Am I correct in assuming that adding CPU operations like above makes gradient accumulation (for tensor shared_ctx) non-deterministic?
I.e. latent1backward & latent2backward are serialized, as single cuda stream is used. But CPU backward functions (and/or memory transfers) are executed concurrently, and summands for shared_ctx’s gradient can come in different orders.
Yes you are correct that when using multiple devices, the accumulation is not forced to run in a specific order.
A “simple” solution to fix that is to use a custom function that does the copy to the different devices in the forward and the accumulation in the backward (in a fixed order in your custom backward). Would that work for you?

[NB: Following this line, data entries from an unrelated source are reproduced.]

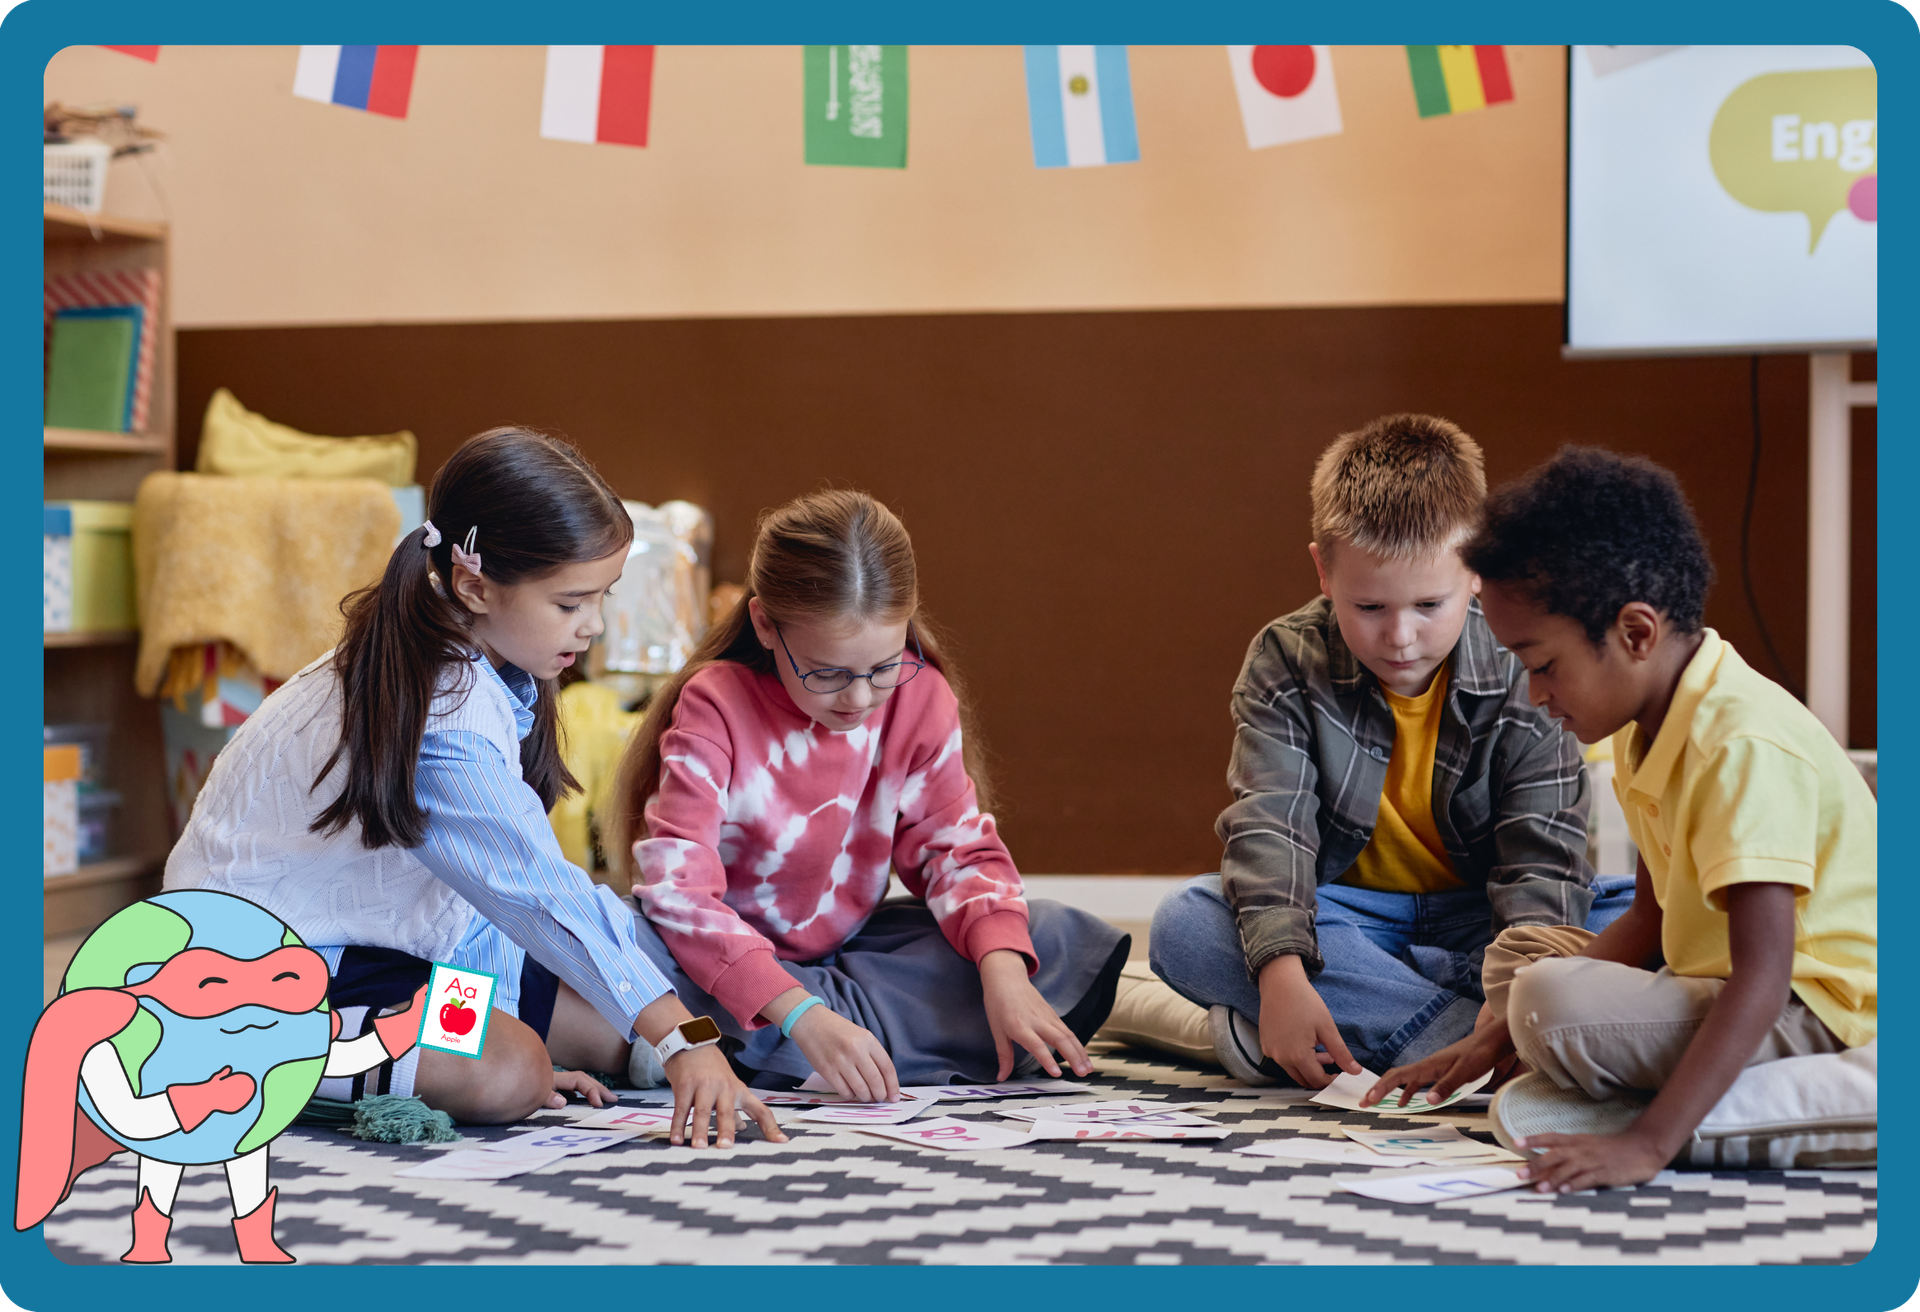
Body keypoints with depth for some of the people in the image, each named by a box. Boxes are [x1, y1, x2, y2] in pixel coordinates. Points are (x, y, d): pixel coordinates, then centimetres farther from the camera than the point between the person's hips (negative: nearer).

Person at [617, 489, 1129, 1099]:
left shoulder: (920, 697, -8)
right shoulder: (714, 708, -22)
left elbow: (957, 848, -3)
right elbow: (677, 889, -32)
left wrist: (1002, 972, -25)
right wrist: (804, 1017, -45)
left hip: (847, 946, 5)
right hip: (724, 957, -5)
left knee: (1068, 939, -15)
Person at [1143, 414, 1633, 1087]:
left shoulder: (1521, 671, -11)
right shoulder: (1285, 662, -9)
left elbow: (1541, 847, -16)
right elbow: (1269, 823, -19)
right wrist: (1282, 970, -37)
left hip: (1477, 917, 0)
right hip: (1343, 913, 0)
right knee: (1184, 926, -29)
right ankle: (1455, 1031, -34)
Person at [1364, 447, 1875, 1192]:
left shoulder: (1746, 745, -26)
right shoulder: (1646, 731, 6)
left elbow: (1762, 977, -33)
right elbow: (1650, 919, 15)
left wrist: (1648, 1143, -40)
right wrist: (1491, 1041, 8)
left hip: (1816, 1012, -11)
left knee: (1556, 1002, -30)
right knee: (1517, 953, 20)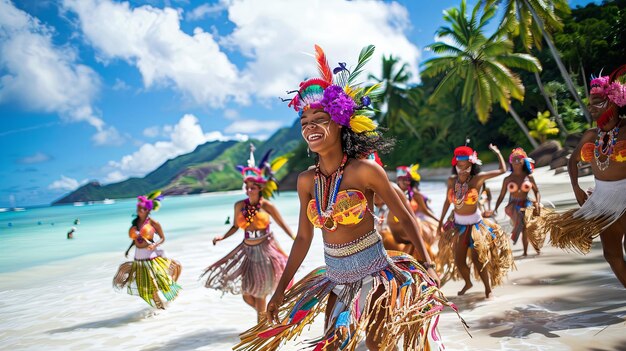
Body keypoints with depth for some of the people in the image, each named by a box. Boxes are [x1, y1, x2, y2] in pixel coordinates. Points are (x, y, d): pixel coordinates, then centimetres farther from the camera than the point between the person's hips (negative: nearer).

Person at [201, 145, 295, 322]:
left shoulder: (267, 205, -10)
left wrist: (295, 238, -15)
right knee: (247, 295, 5)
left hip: (265, 250, -4)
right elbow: (236, 226, 10)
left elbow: (282, 224, -4)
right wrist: (222, 237, -4)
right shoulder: (239, 205, -1)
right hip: (248, 251, 4)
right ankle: (265, 314, 34)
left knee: (259, 294, 1)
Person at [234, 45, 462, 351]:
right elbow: (303, 238, 5)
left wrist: (427, 264, -12)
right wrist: (280, 290, 7)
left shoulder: (365, 171, -16)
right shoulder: (306, 180, -3)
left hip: (373, 272, -4)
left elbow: (405, 217, -6)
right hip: (335, 277, 5)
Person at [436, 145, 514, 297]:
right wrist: (441, 221, 11)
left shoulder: (478, 178, -14)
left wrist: (497, 152, 1)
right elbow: (447, 201, 7)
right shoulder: (452, 180, -5)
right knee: (458, 260, 11)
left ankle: (488, 289, 16)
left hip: (474, 224, -4)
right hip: (457, 225, 4)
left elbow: (502, 170, -7)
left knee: (478, 260, -3)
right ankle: (467, 283, 38)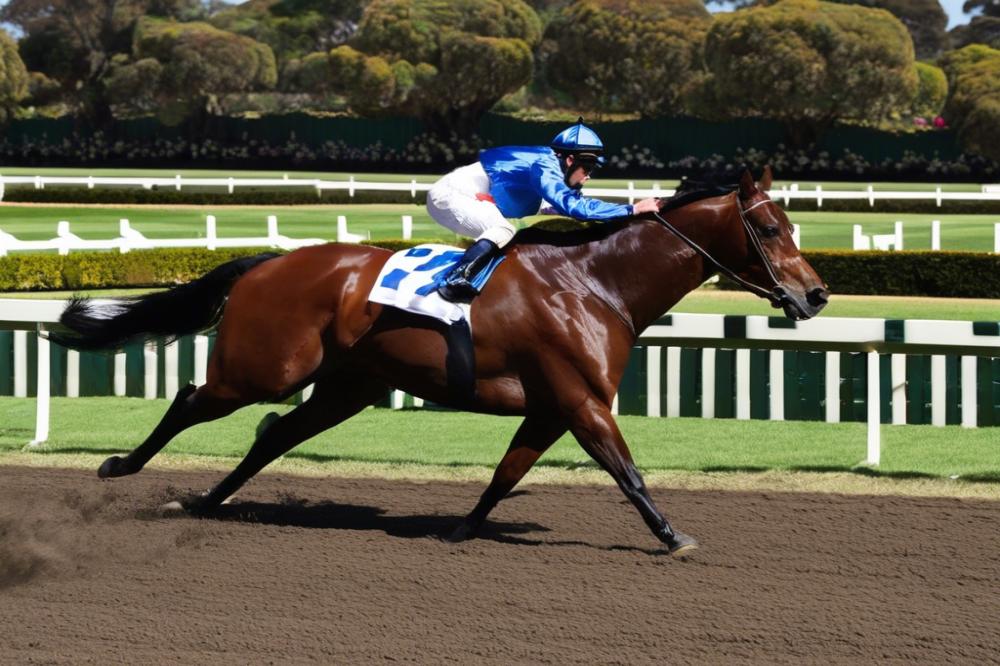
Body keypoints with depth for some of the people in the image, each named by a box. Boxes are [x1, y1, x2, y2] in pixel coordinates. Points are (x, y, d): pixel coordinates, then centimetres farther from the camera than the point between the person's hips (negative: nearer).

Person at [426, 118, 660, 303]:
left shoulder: (549, 165, 8)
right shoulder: (544, 169, -21)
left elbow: (574, 201, 23)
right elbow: (575, 207, -34)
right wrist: (631, 209, -32)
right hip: (450, 194, -10)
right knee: (502, 231, -27)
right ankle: (453, 281, -38)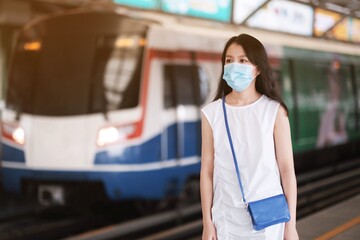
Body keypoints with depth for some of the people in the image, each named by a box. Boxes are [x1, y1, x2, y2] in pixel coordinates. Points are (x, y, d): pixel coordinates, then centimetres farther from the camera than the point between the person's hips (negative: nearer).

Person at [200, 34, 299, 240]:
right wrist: (207, 223, 2)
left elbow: (287, 169, -4)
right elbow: (207, 171, 1)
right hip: (228, 217, 1)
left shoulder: (274, 111, -6)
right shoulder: (212, 113, -3)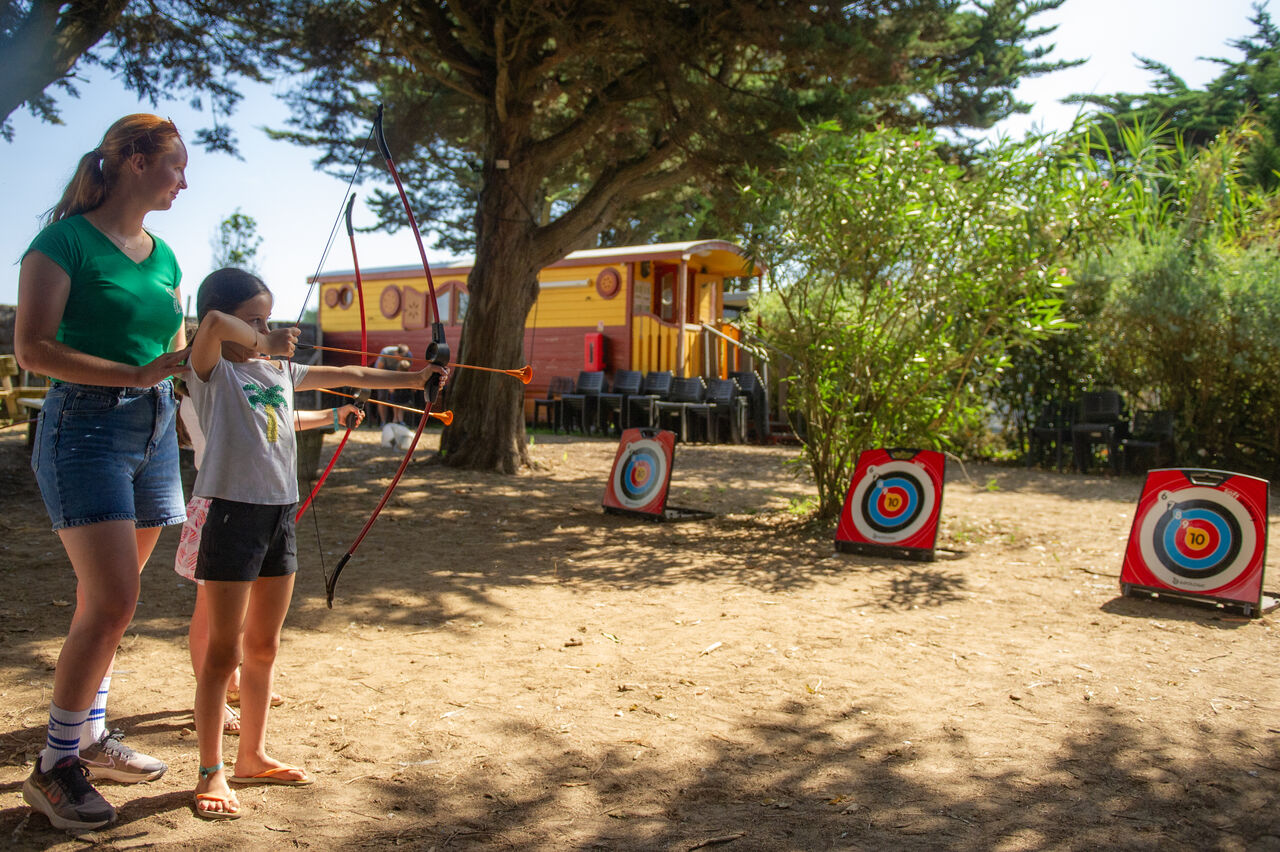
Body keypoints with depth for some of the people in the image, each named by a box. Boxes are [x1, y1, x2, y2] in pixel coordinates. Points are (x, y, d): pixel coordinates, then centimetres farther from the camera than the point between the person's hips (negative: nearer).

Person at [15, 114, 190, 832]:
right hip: (86, 426, -7)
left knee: (109, 596, 13)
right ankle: (55, 766, 4)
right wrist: (139, 374, -20)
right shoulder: (67, 239, -7)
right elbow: (32, 348, -15)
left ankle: (90, 737, 26)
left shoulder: (164, 255, 14)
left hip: (155, 430, 7)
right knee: (112, 598, -12)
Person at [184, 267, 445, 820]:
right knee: (224, 651, -1)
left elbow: (346, 376, 20)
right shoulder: (211, 370, -6)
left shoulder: (281, 369, 14)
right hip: (232, 510, -7)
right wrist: (264, 344, -14)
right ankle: (211, 773, 11)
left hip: (280, 511, 7)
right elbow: (213, 322, -27)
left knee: (263, 648, 14)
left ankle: (252, 756, 28)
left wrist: (411, 379, 20)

You can for a very generic custom function to do that:
import torch
from torch.autograd import Function
class CustomScatter(Function):
@staticmethod
def forward(ctx, tensor, devices):
ctx.inp_device = tensor.device
outs = tuple(tensor.to(d) for d in devices)
return outs
@staticmethod
def backward(ctx, *grads):
res = 0.
for g in grads:
res += g.to(ctx.inp_device)
return res, None
torch.manual_seed(123)
a = torch.rand(2, requires_grad=True)
devices = ["cpu", "cpu", "cuda", "cuda"]
all_t = CustomScatter.apply(a, devices)
loss = 0.
for t in all_t:
loss += a * t.to("cpu")
loss.sum().backward()
print(a.grad)
is latent3backward and latent4backward accumulation order deterministic?
As long as they are “ready to run” (meaning that all their inputs are ready) at the same time and that they ran in the same order during the forward pass yes.